Marzo de 2014. En vísperas de una nueva Copa del Mundo, las diferentes cadenas de deportes realizan entrevistas, especiales y programas en torno a hazañas mundialistas. En ese océano mediático se da la visita de Carlos Bilardo a un programa de Fox Sports conducido por Sergio Goycochea. En el cierre de dicho evento se da, por supuesto, un retroceso hacia el título dado 28 años atrás. Allí es cuando se entrecorta la dinámica «soft» del programa y Goycochea sorprende al entrenador poniendo sobre la mesa que los separaba una réplica exacta de la copa del mundo. Empieza a sonar en el estudio una música de jazz exquisita. Conductor y panelistas hacen silencio. Bilardo queda anonadado. Atina a decir: «Que historia eh… que historia». Balbucea miradas. «Costó mucho». Empieza a respirar de manera extraña y su micrófono delata sonidos extraños en su nariz. Sus ojos se enrojecen. Está emocionado. Rozando una conmoción en el envoltorio de sus recuerdos. Bilardo mira hacia un costado y su expresión se torna cada vez más a punto de caer en un llanto profundo.
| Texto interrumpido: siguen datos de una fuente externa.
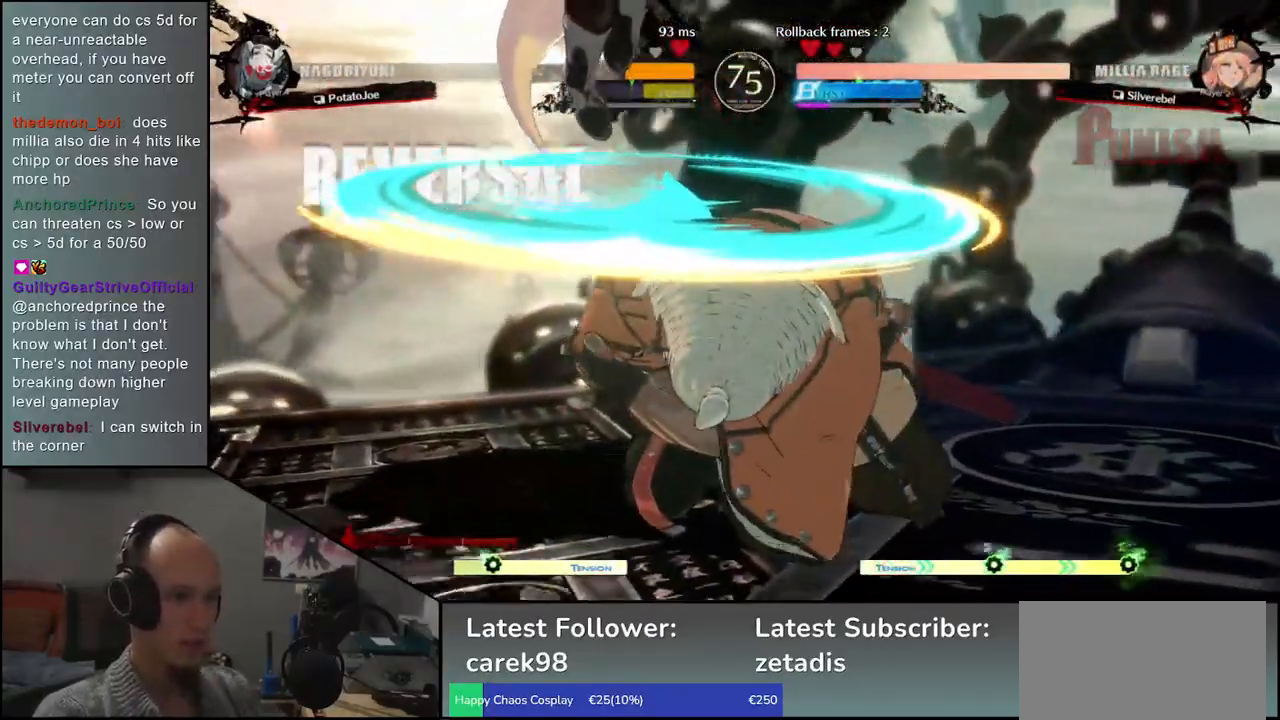
{"buttons": [], "left_stick": "center", "events": [[83, "left_stick", "right"], [433, "left_stick", "center"]]}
Muerde sus labios. Ataja con su dedo índice el desenlace de una lágrima. Se contiene. Continúa el show. No sin que antes el Doctor nos deje una frase fuerte y emotiva, pero también intrigante: «Sufrí mucho».
El bilardismo le dio gen a un sinfín de conceptos y estrategias en fútbol, así como también supo dar accidental vida a una serie de «merchandising» filosófico que pudo haber llevado a, por ejemplo, distinguir como secuaz de Bilardo a un entrenador solo por priorizar la victoria por sobre el buen juego. Desde ya encasillar a Carlos Salvador en aquella oración sería obtuso. Pero podríamos improvisar una especie de «Bilardismo for dummies» para fugazmente entrelazar frases e ideas suyas que trascendieron mediáticamente: Al rival hay que pisarlo, ganamos o nos vamos todos en túnica a Arabia, por la Copa del Mundo hay que matarse y del oponente hay que saber hasta como se llama el cuñado del arquero suplente. Es menester aclarar que todo esto, por supuesto, sustentado por un innegable manejo de la táctica que él posee y dispone.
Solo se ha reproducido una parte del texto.